**INPUT DATA:**
___

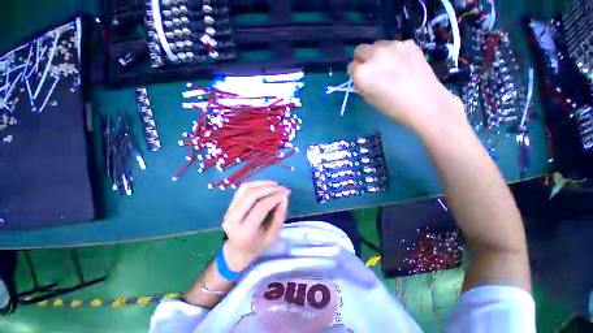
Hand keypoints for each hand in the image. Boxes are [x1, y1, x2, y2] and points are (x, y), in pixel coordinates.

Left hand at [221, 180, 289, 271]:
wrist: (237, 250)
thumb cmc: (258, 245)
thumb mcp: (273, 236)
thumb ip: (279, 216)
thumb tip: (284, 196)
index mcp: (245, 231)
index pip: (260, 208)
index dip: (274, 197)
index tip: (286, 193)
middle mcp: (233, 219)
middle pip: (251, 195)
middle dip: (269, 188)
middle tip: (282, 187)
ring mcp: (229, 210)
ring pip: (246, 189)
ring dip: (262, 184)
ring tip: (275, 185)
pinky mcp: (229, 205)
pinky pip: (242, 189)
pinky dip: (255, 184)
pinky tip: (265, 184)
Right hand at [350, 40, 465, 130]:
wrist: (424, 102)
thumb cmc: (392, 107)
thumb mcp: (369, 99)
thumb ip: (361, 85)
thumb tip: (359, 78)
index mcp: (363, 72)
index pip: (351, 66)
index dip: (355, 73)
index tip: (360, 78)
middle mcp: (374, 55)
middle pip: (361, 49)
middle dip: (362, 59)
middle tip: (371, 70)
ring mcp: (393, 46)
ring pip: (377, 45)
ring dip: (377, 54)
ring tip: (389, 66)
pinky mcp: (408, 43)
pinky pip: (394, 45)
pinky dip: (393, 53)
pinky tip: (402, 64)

___

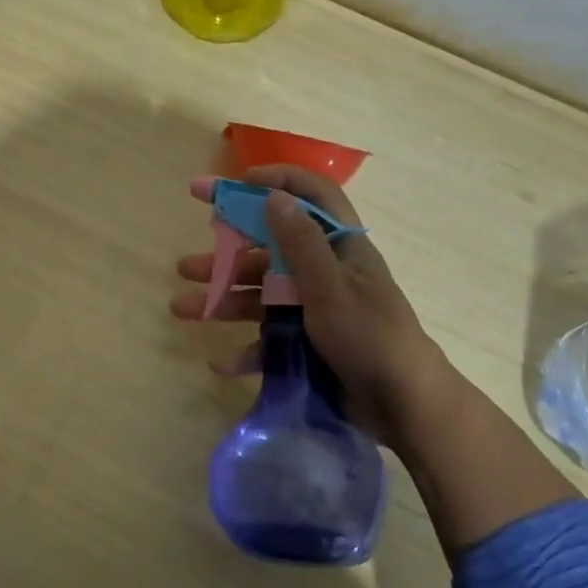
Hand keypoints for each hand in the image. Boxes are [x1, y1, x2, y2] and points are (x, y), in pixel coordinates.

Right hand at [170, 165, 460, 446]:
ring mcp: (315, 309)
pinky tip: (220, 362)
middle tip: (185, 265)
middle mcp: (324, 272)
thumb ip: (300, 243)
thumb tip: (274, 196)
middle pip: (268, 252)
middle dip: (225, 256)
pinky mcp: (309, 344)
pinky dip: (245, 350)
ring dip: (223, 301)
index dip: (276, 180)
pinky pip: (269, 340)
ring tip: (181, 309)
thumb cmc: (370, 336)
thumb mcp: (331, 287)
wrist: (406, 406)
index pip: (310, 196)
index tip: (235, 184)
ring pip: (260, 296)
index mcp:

___

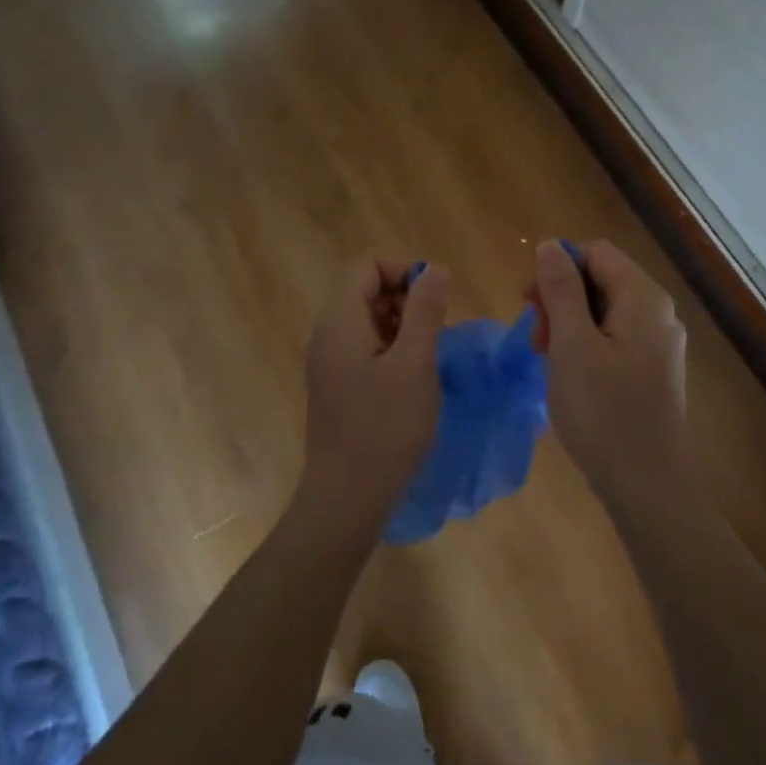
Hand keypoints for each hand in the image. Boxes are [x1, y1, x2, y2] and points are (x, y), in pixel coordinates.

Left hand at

___

**EXERCISE AIM:**
Copy out each line of the data where the string "pinky" appears.

**ANSWER TO THE PROBLEM:**
pinky mcp: (229, 205)
pinky pip: (242, 189)
pinky dip: (255, 184)
pinky tip: (265, 184)
pinky mcp: (408, 43)
pinky pip: (394, 45)
pinky dip: (393, 53)
pinky tip: (402, 64)
pinky tip: (220, 362)
pinky mcp: (309, 344)
pinky dip: (245, 350)
pinky pip: (269, 340)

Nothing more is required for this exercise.